→ **WHAT YOU WILL DO**
Count the lines in the records that contain the string "点击节点即可显示", treating case as significant, and give only the number.

(Saved data entries)
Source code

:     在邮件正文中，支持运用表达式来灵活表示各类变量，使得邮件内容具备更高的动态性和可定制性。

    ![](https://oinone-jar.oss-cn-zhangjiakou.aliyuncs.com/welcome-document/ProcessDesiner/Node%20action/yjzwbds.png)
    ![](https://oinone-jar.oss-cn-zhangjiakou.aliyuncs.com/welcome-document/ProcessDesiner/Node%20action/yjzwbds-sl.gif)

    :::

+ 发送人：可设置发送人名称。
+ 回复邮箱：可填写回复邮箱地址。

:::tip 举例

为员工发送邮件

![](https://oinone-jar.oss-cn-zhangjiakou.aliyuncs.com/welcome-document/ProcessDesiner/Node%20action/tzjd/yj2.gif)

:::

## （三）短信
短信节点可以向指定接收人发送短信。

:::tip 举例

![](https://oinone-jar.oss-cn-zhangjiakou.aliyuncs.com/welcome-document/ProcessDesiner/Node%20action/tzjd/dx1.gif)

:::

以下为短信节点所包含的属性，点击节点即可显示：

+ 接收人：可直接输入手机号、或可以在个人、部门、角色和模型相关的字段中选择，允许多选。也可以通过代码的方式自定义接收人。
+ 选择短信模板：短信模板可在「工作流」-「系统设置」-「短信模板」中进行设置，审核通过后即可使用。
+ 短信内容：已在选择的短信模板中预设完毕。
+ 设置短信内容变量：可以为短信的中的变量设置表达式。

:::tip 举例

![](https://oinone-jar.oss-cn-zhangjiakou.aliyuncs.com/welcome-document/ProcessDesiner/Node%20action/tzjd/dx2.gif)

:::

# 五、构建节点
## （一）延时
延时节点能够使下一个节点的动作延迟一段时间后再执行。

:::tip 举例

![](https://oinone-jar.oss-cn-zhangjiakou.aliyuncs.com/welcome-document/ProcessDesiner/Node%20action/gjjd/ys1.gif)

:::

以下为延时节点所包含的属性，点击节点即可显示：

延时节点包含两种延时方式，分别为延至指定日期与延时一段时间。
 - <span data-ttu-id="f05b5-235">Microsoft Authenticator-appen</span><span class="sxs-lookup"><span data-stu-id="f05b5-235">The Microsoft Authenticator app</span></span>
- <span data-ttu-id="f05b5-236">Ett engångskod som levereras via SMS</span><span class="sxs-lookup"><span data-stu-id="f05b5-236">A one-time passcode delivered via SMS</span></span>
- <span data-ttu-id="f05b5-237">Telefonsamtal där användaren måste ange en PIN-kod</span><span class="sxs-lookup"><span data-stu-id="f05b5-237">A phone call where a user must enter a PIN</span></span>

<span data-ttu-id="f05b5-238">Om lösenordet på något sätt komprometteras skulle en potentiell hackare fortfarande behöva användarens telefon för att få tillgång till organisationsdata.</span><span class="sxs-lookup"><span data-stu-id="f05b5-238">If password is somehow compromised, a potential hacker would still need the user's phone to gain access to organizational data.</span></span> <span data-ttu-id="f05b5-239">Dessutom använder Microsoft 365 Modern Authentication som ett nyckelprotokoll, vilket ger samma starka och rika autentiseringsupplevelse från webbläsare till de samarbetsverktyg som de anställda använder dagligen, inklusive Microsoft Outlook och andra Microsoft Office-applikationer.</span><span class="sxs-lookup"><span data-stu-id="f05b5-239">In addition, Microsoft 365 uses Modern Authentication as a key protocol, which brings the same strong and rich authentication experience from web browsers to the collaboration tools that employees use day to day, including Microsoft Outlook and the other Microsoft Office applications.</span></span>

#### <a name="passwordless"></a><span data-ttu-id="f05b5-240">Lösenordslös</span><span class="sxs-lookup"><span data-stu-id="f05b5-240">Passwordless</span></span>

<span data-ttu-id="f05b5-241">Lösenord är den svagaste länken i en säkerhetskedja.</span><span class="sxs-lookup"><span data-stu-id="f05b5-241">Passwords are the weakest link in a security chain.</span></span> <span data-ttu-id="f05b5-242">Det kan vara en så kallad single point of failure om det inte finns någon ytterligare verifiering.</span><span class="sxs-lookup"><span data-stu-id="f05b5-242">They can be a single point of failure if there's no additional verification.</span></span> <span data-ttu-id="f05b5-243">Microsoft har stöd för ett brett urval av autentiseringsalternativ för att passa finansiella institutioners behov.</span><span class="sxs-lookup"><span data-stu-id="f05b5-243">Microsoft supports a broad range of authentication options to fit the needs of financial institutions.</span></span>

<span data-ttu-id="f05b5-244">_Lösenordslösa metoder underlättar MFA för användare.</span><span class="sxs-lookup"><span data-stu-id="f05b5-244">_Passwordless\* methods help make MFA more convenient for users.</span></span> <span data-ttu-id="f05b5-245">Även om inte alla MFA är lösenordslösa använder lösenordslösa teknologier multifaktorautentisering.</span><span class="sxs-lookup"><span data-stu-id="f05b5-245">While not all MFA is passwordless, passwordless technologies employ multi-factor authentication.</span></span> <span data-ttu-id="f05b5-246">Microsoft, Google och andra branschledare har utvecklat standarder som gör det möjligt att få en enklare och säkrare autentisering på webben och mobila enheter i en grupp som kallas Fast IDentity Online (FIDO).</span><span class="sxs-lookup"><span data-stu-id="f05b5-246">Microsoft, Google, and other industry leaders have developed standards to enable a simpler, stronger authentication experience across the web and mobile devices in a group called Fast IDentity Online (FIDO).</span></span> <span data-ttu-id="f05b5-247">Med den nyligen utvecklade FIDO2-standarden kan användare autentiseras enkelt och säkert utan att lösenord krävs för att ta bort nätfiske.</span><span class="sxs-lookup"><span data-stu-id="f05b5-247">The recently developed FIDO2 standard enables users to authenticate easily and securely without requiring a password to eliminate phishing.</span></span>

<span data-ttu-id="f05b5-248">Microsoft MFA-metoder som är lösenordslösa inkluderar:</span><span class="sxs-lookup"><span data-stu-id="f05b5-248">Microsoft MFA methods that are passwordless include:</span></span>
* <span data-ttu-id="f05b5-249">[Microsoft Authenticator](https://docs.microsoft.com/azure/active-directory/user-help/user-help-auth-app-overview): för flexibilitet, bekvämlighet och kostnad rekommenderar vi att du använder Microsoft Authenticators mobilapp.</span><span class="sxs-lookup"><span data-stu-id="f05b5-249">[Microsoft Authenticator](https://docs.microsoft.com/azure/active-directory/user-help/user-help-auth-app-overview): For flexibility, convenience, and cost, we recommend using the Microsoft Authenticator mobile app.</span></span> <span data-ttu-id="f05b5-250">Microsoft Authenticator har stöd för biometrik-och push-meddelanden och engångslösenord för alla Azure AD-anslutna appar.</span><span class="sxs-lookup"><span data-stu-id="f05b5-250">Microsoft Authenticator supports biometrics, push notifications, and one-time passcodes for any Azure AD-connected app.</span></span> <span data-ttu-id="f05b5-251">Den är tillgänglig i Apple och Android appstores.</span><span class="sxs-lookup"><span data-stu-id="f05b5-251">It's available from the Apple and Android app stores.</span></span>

→ **PROBLEM SOLUTION**
2